Hünfelds politische Ära endet mit Dank und besorgtem Blick auf die Zukunft
Noah KrügerHünfelds politische Ära endet mit Dank und besorgtem Blick auf die Zukunft
Hünfelds politische Führungskräfte trafen sich im Kolpinghaus, um die Wahlperiode 2021–2026 offiziell zu beenden. Bei dem Abendstand wurden ehrenamtlich Engagierte gewürdigt und all jene geehrt, die in den vergangenen fünf Jahren der Stadt gedient haben.
Bürgermeister Benjamin Tschesnok und der Vorsitzende des Stadtrats, Jürgen Bohl, führten durch die Veranstaltung und dankten scheidenden Amtsträgern sowie Bürgerinnen und Bürgern für ihr Engagement. Zu den Gästen zählten Mitglieder des Magistrats, Stadträte und Vertreter der örtlichen Beiräte.

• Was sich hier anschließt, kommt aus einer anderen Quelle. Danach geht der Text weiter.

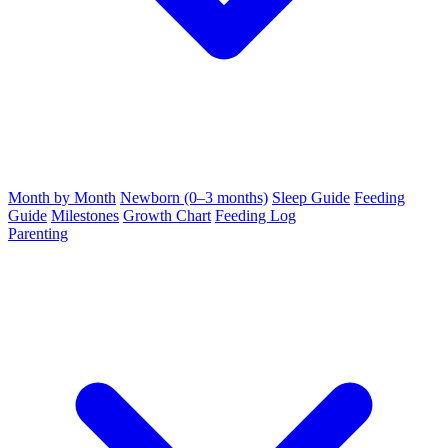
Month by Month
Newborn (0–3 months)
Sleep Guide
Feeding
Guide
Milestones
Growth Chart
Feeding Log
Parenting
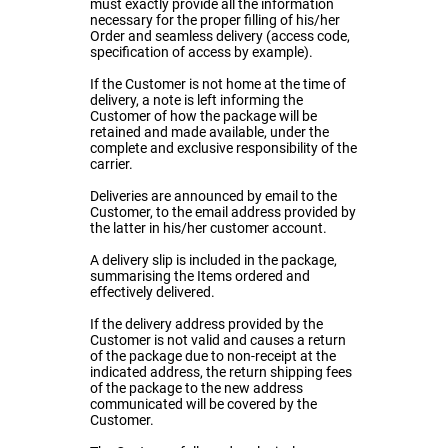
must exactly provide all the information
necessary for the proper filling of his/her
Order and seamless delivery (access code,
specification of access by example).
If the Customer is not home at the time of
delivery, a note is left informing the
Customer of how the package will be
retained and made available, under the
complete and exclusive responsibility of the
carrier.
Deliveries are announced by email to the
Customer, to the email address provided by
the latter in his/her customer account.
A delivery slip is included in the package,
summarising the Items ordered and
effectively delivered.
If the delivery address provided by the
Customer is not valid and causes a return
of the package due to non-receipt at the
indicated address, the return shipping fees
of the package to the new address
communicated will be covered by the
Customer.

Bohl wies in seiner Rede auf einen besorgniserregenden gesellschaftlichen Trend hin: Immer weniger Menschen engagierten sich in der Kommunalpolitik, während gleichzeitig Kritik und Eigeninteressen zunähmen. Entscheidungen, die persönliche Freiheiten einschränkten, würden oft als böswillig oder inkompetent gebrandmarkt, statt sachlich diskutiert zu werden. Statt konstruktiver Debatten beobachte er eine zunehmende Abwertung von Engagement und eine wachsende Bereitschaft, sich zurückzuziehen.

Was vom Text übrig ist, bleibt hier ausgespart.